= Robert Sibthorpe =

English clergyman

Robert Sibthorpe or Sibthorp (died 1662) was an English clergyman who gained notoriety during the reign of King Charles I of England for his outspoken defense of the divine right of kings.

== Biography ==
Sibthorpe was a fellow of Trinity College, Cambridge, receiving his M. A. from that institution in 1619. He became vicar of The Holy Sepulchre, Northampton in 1619. He received his D.D. ca. 1626.

Sibthorpe first gained national prominence in 1627, when he gave an assize sermon in which he asserted the doctrine of passive obedience. King Charles I wanted to have Sibthorpe's sermon, along with a similar sermon delivered by Roger Maynwaring, printed. George Abbot, Archbishop of Canterbury opposed the publication of these sermons, but William Laud, Bishop of Bath and Wells urged George Montaigne, Bishop of London to license the publication and as a result the sermons were published. (Laud was promoted to Bishop of London in 1628 as a result.)

At the 1628 Parliament, John Pym moved in the House of Commons of England to impeach Sibthorpe and Maynwaring. In the House of Lords, the two were accused of subverting the commonwealth. As a result, Sibthorpe and Maywaring were imprisoned and fined; suspended from the ministry, prevented from clerical or secular advancement, and told they could not preach at Court.

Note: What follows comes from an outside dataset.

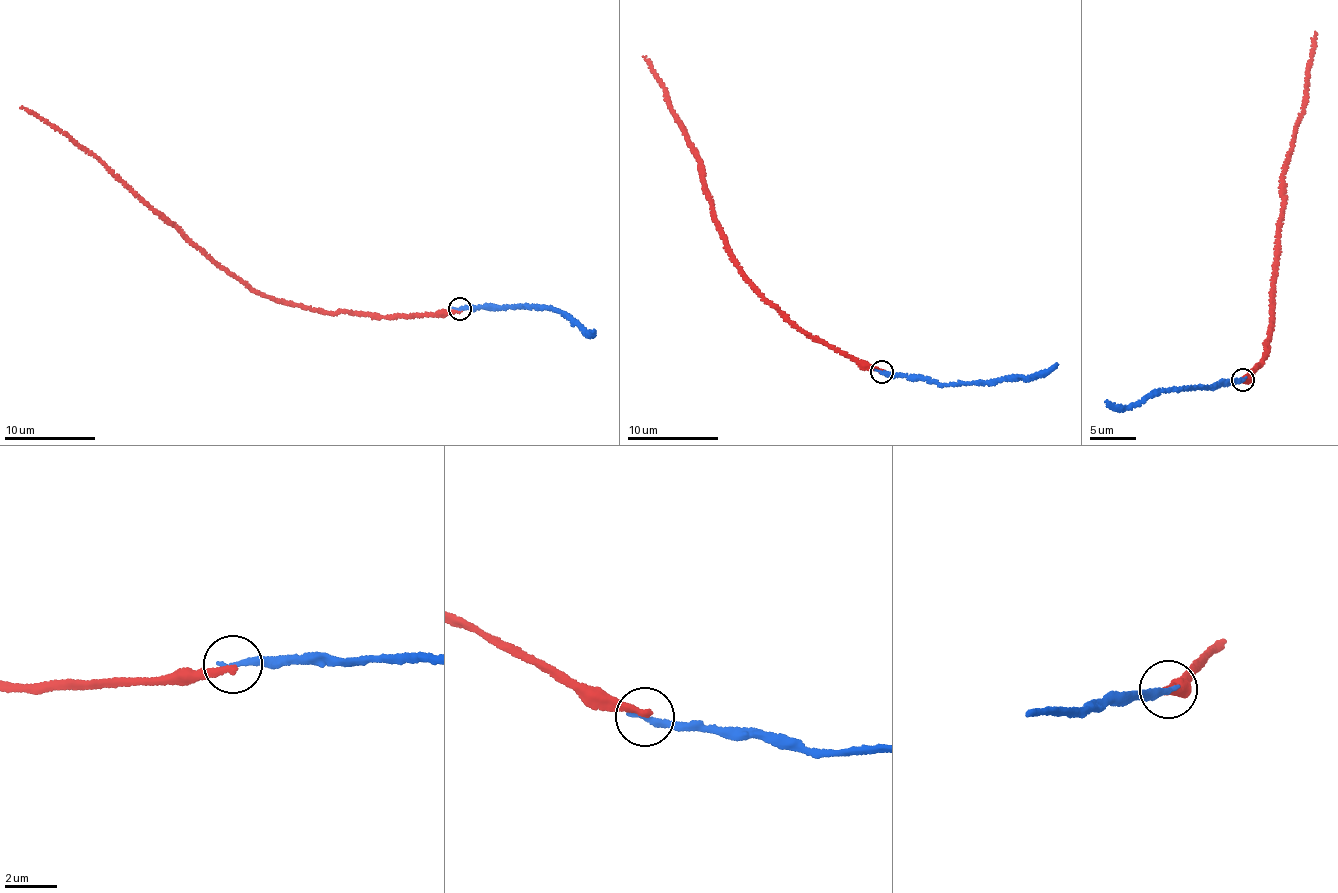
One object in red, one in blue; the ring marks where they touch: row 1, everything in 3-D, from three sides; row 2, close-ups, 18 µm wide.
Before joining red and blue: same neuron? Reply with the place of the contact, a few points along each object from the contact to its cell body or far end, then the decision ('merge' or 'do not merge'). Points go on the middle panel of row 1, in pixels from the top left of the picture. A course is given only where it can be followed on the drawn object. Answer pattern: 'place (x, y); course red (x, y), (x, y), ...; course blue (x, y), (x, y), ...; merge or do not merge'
place (881, 372); course red (880, 371), (791, 326), (758, 296), (734, 265), (717, 230), (697, 158), (675, 121), (663, 87), (643, 56); course blue (880, 371), (949, 386), (1036, 379), (1056, 363); do not merge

The King was furious at Parliament's actions, and instructed Attorney General Robert Heath to draw up papers giving Sibthorpe and Maynwaring a royal pardon. Charles then made Sibthorpe a chaplain in the Chapel Royal, signaling his intention to defend Sibthorpe against future attacks from Parliament.

In 1629, Sibthorpe was appointed rector at Burton Latimer. He later became commissary of the Diocese of Peterborough, and in that capacity he gained a reputation as a zealous oppressor of Puritanism.

With the outbreak of the English Civil War, in 1643 Sibthorpe joined the king at Oxford. His living was sequestrated by the Long Parliament in 1647, but restored in 1660 at the time of the English Restoration.

== Legacy ==
Sibthorpe and Maynwaring remained hated by defenders of English liberty. Anthony Ashley Cooper, 1st Earl of Shaftesbury and John Locke continued to denounce Sibthorpe's opinions decades after his death. Algernon Sidney also spoke out against Sibthorpe and Maynwaring. In the next century, Jonathan Mayhew was continuing to denounce Sibthorpe and Maynwaring.